*Set exercise:* Copy the lines below word for word, every one of them, without changing anything.

*Data:*
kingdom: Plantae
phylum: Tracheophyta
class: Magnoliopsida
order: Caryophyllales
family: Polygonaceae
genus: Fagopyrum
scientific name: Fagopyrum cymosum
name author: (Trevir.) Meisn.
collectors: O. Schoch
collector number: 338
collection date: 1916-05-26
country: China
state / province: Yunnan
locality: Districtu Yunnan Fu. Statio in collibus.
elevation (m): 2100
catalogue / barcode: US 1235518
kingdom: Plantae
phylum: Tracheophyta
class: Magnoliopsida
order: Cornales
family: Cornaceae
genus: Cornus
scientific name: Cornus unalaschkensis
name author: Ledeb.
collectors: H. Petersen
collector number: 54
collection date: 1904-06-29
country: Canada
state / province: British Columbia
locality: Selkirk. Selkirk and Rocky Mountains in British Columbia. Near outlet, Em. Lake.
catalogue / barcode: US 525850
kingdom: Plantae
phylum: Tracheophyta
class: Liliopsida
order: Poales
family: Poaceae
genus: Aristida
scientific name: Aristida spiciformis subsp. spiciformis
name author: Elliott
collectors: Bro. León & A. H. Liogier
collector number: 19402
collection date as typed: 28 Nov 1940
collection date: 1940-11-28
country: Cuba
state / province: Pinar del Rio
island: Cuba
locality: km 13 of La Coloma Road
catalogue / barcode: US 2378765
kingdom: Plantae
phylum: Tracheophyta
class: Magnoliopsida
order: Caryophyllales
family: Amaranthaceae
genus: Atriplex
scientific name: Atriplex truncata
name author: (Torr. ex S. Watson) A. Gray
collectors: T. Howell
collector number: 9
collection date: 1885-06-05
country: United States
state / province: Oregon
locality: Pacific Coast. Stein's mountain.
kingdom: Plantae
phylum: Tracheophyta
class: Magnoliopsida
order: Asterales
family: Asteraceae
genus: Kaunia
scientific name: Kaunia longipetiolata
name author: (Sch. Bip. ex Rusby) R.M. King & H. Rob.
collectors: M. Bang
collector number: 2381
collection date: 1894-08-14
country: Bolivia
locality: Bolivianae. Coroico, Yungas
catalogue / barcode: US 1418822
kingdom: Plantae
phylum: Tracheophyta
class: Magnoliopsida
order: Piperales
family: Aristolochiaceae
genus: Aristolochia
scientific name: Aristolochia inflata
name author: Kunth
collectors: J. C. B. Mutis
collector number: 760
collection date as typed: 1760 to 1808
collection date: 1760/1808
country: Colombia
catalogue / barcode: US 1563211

*Answer to the task:*
kingdom: Plantae
phylum: Tracheophyta
class: Magnoliopsida
order: Caryophyllales
family: Polygonaceae
genus: Fagopyrum
scientific name: Fagopyrum cymosum
name author: (Trevir.) Meisn.
collectors: O. Schoch
collector number: 338
collection date: 1916-05-26
country: China
state / province: Yunnan
locality: Districtu Yunnan Fu. Statio in collibus.
elevation (m): 2100
catalogue / barcode: US 1235518
kingdom: Plantae
phylum: Tracheophyta
class: Magnoliopsida
order: Cornales
family: Cornaceae
genus: Cornus
scientific name: Cornus unalaschkensis
name author: Ledeb.
collectors: H. Petersen
collector number: 54
collection date: 1904-06-29
country: Canada
state / province: British Columbia
locality: Selkirk. Selkirk and Rocky Mountains in British Columbia. Near outlet, Em. Lake.
catalogue / barcode: US 525850
kingdom: Plantae
phylum: Tracheophyta
class: Liliopsida
order: Poales
family: Poaceae
genus: Aristida
scientific name: Aristida spiciformis subsp. spiciformis
name author: Elliott
collectors: Bro. León & A. H. Liogier
collector number: 19402
collection date as typed: 28 Nov 1940
collection date: 1940-11-28
country: Cuba
state / province: Pinar del Rio
island: Cuba
locality: km 13 of La Coloma Road
catalogue / barcode: US 2378765
kingdom: Plantae
phylum: Tracheophyta
class: Magnoliopsida
order: Caryophyllales
family: Amaranthaceae
genus: Atriplex
scientific name: Atriplex truncata
name author: (Torr. ex S. Watson) A. Gray
collectors: T. Howell
collector number: 9
collection date: 1885-06-05
country: United States
state / province: Oregon
locality: Pacific Coast. Stein's mountain.
kingdom: Plantae
phylum: Tracheophyta
class: Magnoliopsida
order: Asterales
family: Asteraceae
genus: Kaunia
scientific name: Kaunia longipetiolata
name author: (Sch. Bip. ex Rusby) R.M. King & H. Rob.
collectors: M. Bang
collector number: 2381
collection date: 1894-08-14
country: Bolivia
locality: Bolivianae. Coroico, Yungas
catalogue / barcode: US 1418822
kingdom: Plantae
phylum: Tracheophyta
class: Magnoliopsida
order: Piperales
family: Aristolochiaceae
genus: Aristolochia
scientific name: Aristolochia inflata
name author: Kunth
collectors: J. C. B. Mutis
collector number: 760
collection date as typed: 1760 to 1808
collection date: 1760/1808
country: Colombia
catalogue / barcode: US 1563211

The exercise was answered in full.